● Task details
Each line of the data that includes the string "pixel" is to be copied out.

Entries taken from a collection
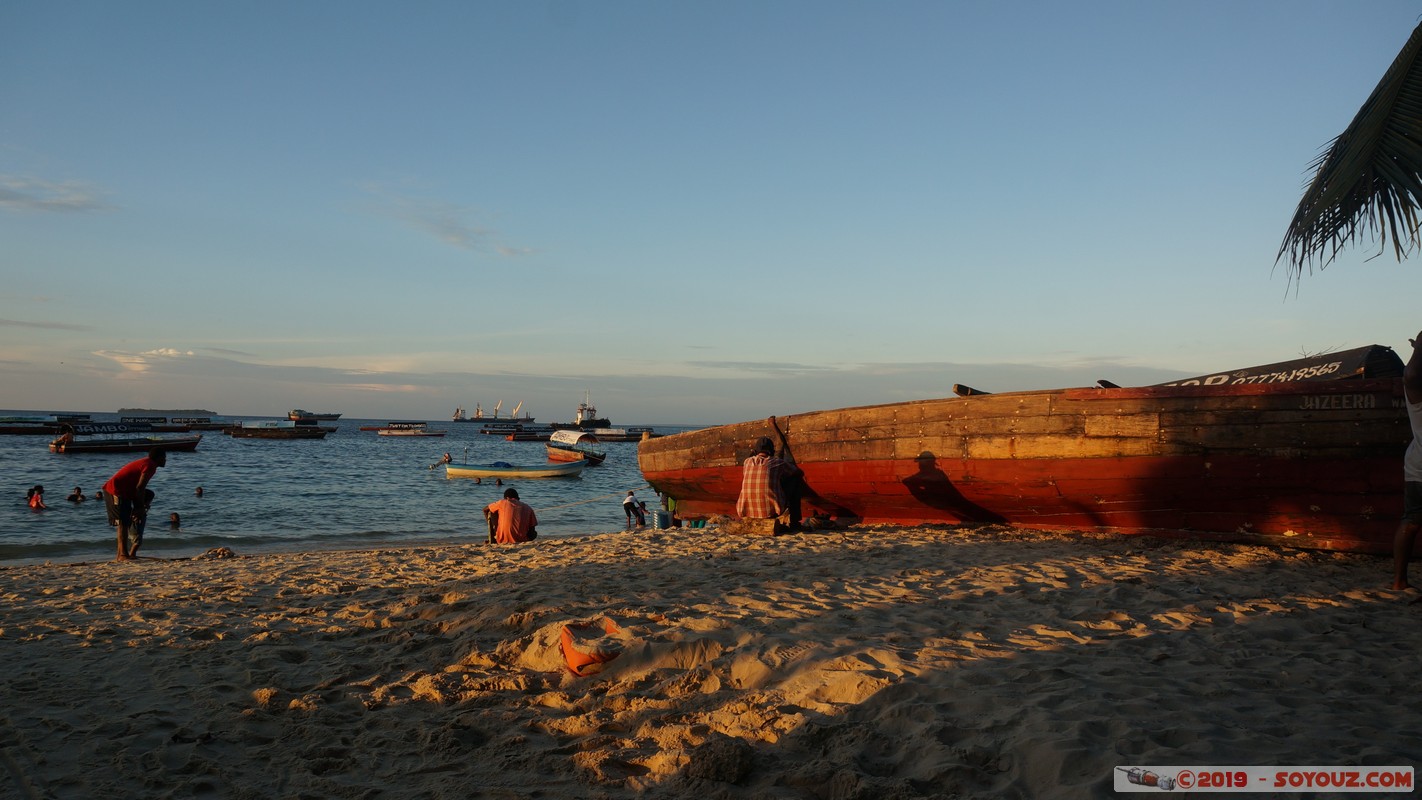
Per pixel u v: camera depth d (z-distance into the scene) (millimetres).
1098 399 8883
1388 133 6051
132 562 11281
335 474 47812
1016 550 8391
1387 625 5164
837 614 5602
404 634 5574
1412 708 3684
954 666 4332
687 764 3232
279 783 3322
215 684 4543
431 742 3658
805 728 3518
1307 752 3141
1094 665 4352
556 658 4730
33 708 4188
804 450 11719
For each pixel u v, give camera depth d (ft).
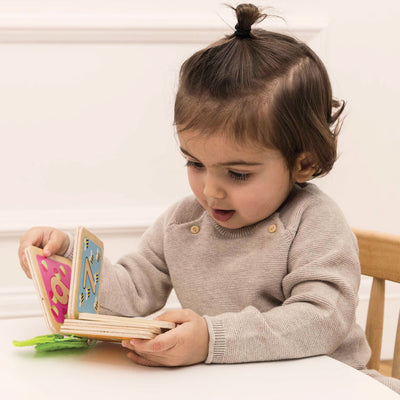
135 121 6.29
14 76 6.03
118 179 6.34
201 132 2.60
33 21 5.89
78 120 6.20
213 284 3.00
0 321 2.77
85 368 2.22
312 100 2.79
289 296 2.81
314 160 2.84
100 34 6.06
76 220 6.23
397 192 6.90
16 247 6.22
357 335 3.04
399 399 1.99
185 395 1.99
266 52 2.74
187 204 3.29
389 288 6.89
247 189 2.67
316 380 2.14
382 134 6.77
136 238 6.44
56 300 2.40
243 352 2.30
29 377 2.12
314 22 6.42
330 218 2.83
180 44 6.25
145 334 2.13
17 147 6.13
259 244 2.91
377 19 6.60
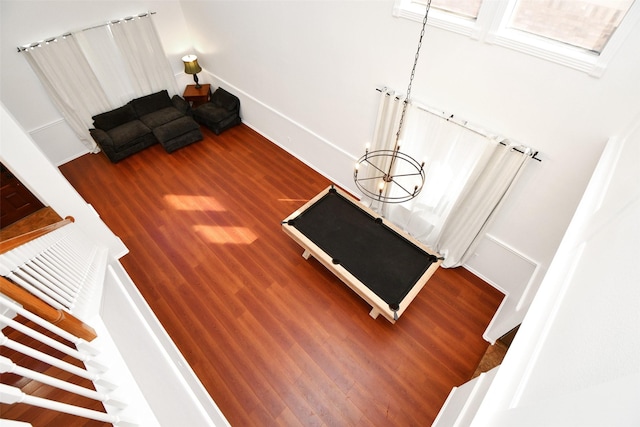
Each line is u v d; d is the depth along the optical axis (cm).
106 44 611
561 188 336
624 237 130
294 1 443
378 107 448
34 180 353
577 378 92
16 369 131
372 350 403
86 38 583
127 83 673
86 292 255
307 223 449
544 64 289
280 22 486
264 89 622
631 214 138
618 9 252
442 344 410
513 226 397
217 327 417
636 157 198
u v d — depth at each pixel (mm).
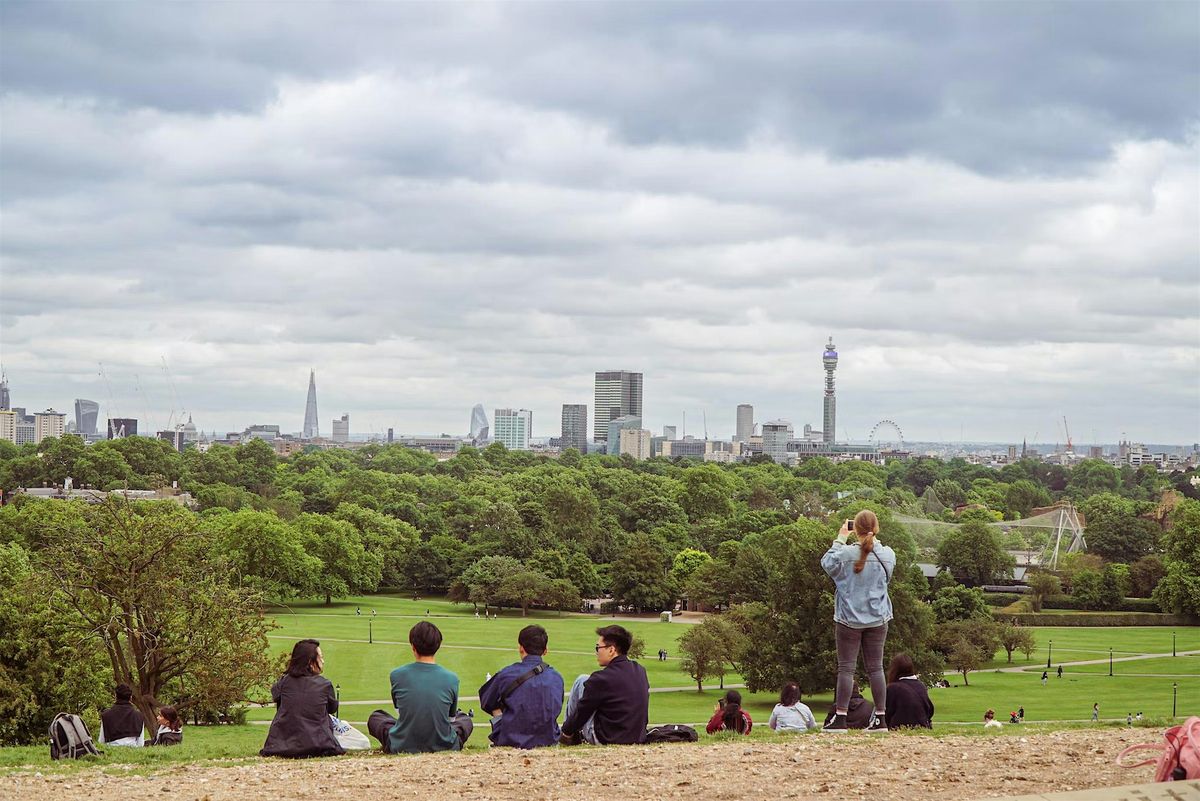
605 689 19516
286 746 19125
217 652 47281
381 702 78125
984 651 104938
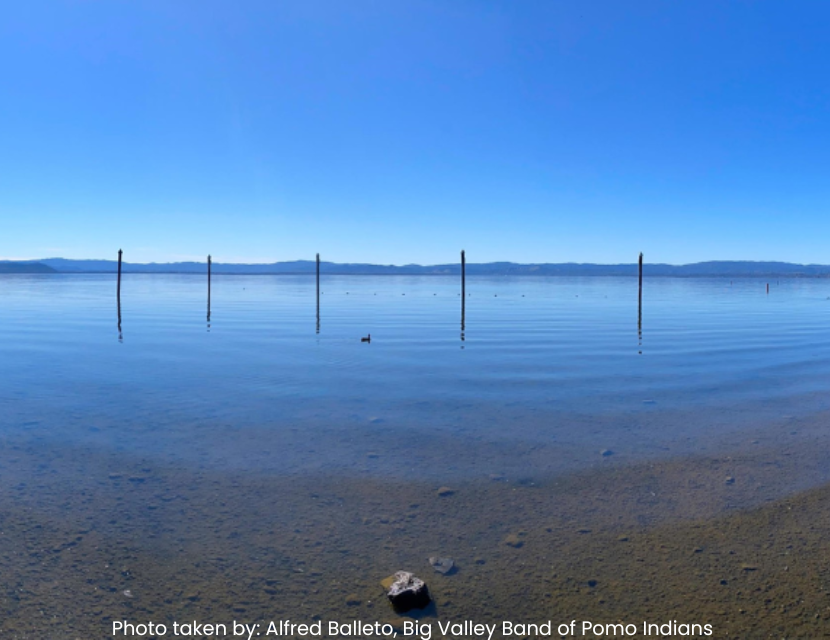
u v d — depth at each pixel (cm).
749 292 9700
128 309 5116
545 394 1633
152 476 995
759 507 873
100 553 730
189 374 1945
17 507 859
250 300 6688
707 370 2009
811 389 1695
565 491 934
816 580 678
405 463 1062
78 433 1248
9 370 2016
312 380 1842
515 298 7288
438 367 2084
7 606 616
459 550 746
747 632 589
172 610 620
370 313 4725
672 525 816
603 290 10381
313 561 718
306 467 1041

● Written solution
Per pixel u v: camera depth d (z-distance into the scene) (millimetres).
For each pixel u v, give camera depth d (ft).
u v d — depth at each pixel (mm).
u v d — depth at each pixel (cm).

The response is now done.